For overseas readers, ANZAC Day commemorates our ANZAC troops (Australian and New Zealand Army Corp) who landed on the Gallipoli Peninsula in Turkey early on the morning of 25 April 1915 during the First World War (1914-1918).
I came across this poem by Ataturk in 1934, the words of which are inscribed on a memorial at ANZAC Cove in Turkey:
Those heroes that shed their blood
and lost their lives;
You are now lying in the soil of a friendly country.
Thereore rest in peace.
There is no difference between the Johnnies
and the Mehmets to us where they lie side by side
here in this country of ours.
You, the mothers,
who sent their sons from far away countryes,
wipe away your tears;
your sons are now lying in our bosom
and are in peace.
After having lost their lives on this land they have
become our sons as well.
Now on to some photographs of the later/second service. First here is one of the last remaining Rats of Tobruk, Maurice Buck. Our Rats of Tobruk, most of whom have passed away, are revered all over our wonderful country.

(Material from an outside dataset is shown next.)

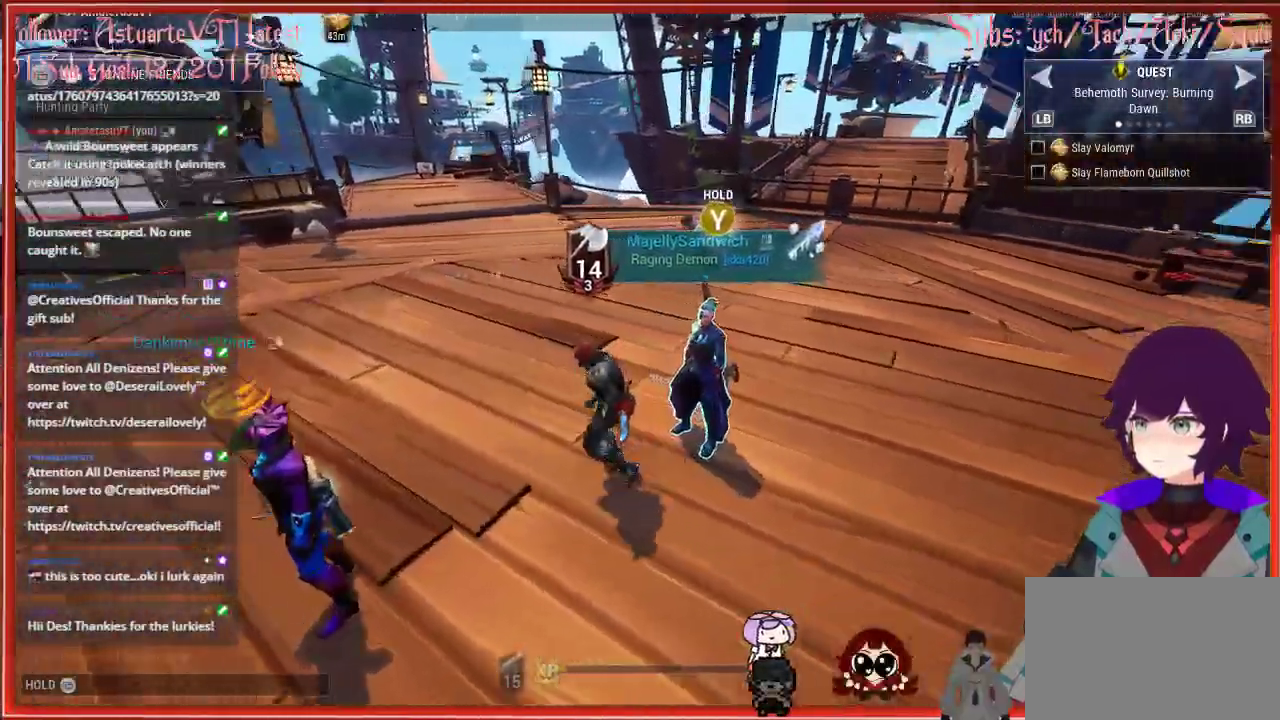
{"buttons": [], "left_stick": "center", "right_stick": "center", "events": []}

This is a little bit of information about the Rats of Tobruk (quoted from Wikipedia):
"The Rats of Tobruk was the name given to the soldiers of the garrison who held the Libyan port of Tobruk against the Afrika Corps, during the Siege of Tobruk in World War II. The siege started on 10 April 1941 and was finally relieved at the end of November."

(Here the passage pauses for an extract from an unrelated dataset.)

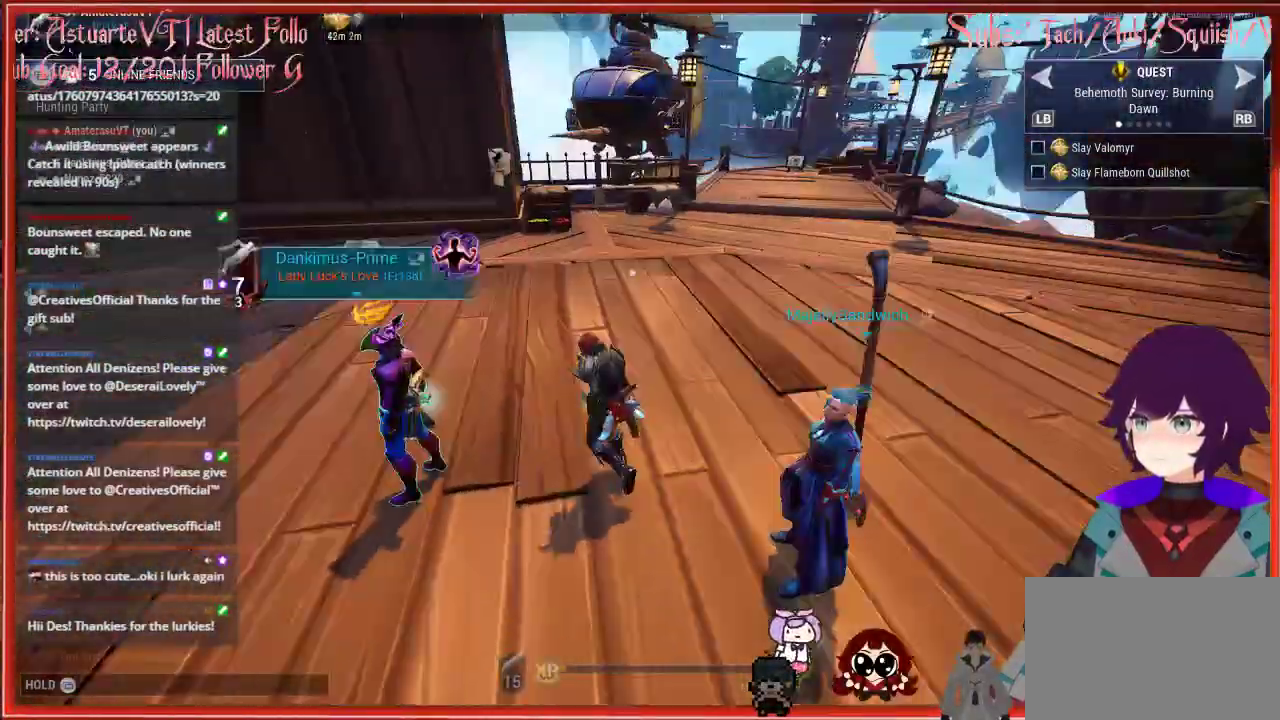
{"buttons": ["R2"], "left_stick": "up-left", "right_stick": "left", "events": []}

My next photo is of a dear dear lady (and member of our Women's Auxiliary) Helen Wilson, who is herself an ex-servicewoman and something like 93 years of age:
Rarely do you ever see Helen without a smile ...
Here's a photo of 816 Naval Air Squadron who come up from Nowra in NSW each year, specifically for our ANZAC Day services:
Lastly, here's a photo of more ex-servicepeople marching with our good friend Rod Thimpson (ex Air Force) on the left:
Lest we forget those who gave the Supreme Sacrifice.